Her mother returned with the beer, looking flushed and pretty. “Oh, I hurried,” she said.
J.C. took a ring off his belt loop that had a few keys on it and a tiny bottle opener. He opened one of the bottles and took a long swallow. Then he opened another and handed it to Emily’s mother. She smiled at him. “Nature’s most perfect food,” J.C. said, and took another swallow.
“Have you two had a nice time together?” her mother asked. “Oh, honey, your hair looks marvelous.”
“Best I could do with the material at hand,” J.C. said.
Emily wandered off into the yard. She crouched down for a thimbleful of sand, and was about to sprinkle it on her head but stopped short, remembering she was already under suspicion for this act.
The yard had big clumps of dead-as-doornail bushes lying all over the place, acting like bushes though they weren’t even rooted into the ground anymore.
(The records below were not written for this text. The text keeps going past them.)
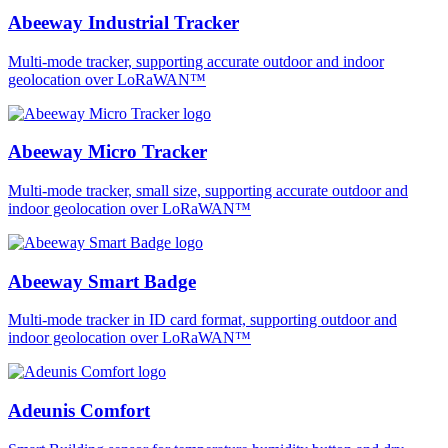
Abeeway Industrial Tracker
Multi-mode tracker, supporting accurate outdoor and indoor
geolocation over LoRaWAN™
Abeeway Micro Tracker
Multi-mode tracker, small size, supporting accurate outdoor and
indoor geolocation over LoRaWAN™
Abeeway Smart Badge
Multi-mode tracker in ID card format, supporting outdoor and
indoor geolocation over LoRaWAN™
Adeunis Comfort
There was that marble she liked to leave there. The tiny perfume bottle to which she always professed delighted surprise. The lizard’s perfectly round hole.
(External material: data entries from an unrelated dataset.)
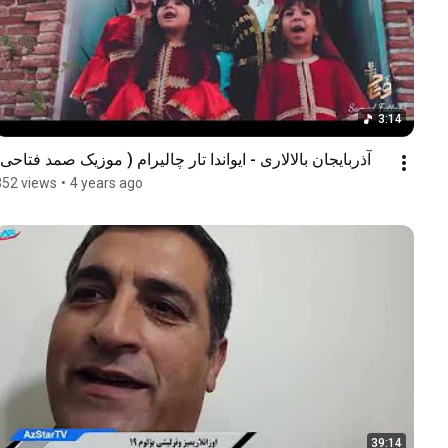
3:14
آذربایجان بالالاری - ایواندا تار چالیرام ( موزیک صمد فتاحی)
352 views
•
4 years ago
39:14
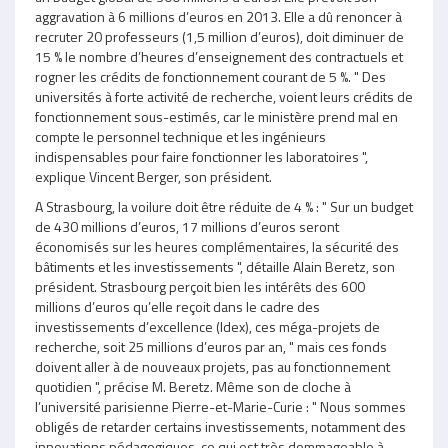
aggravation à 6 millions d’euros en 2013. Elle a dû renoncer à
recruter 20 professeurs (1,5 million d’euros), doit diminuer de
15 % le nombre d’heures d’enseignement des contractuels et
rogner les crédits de fonctionnement courant de 5 %. " Des
universités à forte activité de recherche, voient leurs crédits de
fonctionnement sous-estimés, car le ministère prend mal en
compte le personnel technique et les ingénieurs
indispensables pour faire fonctionner les laboratoires ",
explique Vincent Berger, son président.
A Strasbourg, la voilure doit être réduite de 4 % : " Sur un budget
de 430 millions d’euros, 17 millions d’euros seront
économisés sur les heures complémentaires, la sécurité des
bâtiments et les investissements ", détaille Alain Beretz, son
président. Strasbourg perçoit bien les intérêts des 600
millions d’euros qu’elle reçoit dans le cadre des
investissements d’excellence (Idex), ces méga-projets de
recherche, soit 25 millions d’euros par an, " mais ces fonds
doivent aller à de nouveaux projets, pas au fonctionnement
quotidien ", précise M. Beretz. Même son de cloche à
l’université parisienne Pierre-et-Marie-Curie : " Nous sommes
obligés de retarder certains investissements, notamment des
innovations pédagogiques, ce qui est très dommageable à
Emily patrolled the perimeter. Beyond the chain-link fence, Ruth the Neighbor’s yard was perfectly green with grass. Ruth was applying something to it with a machine the shape of a child’s doll carriage. There was a drum in it, and the drum rotated and threw out just the proper amount of poison, corrective, simplifier, whatever it was. Ruth wore a paper mask over the lower part of her face. She was balding, and her remaining hair was an unconvincing black. Ruth was the one who took Emily to the Amnesty Days. The next Day was on the autumnal equinox, quite a way in the future, and Ruth thought it was quite the mistake, for most people were suspicious of equinoxes—believing them to be unorthodox, even pagan—and participation might be low. Emily didn’t know what pagan was. Possibly she might like to be one. But what she really wanted was to be a triggerman, or a poet. She did not want to work in sales.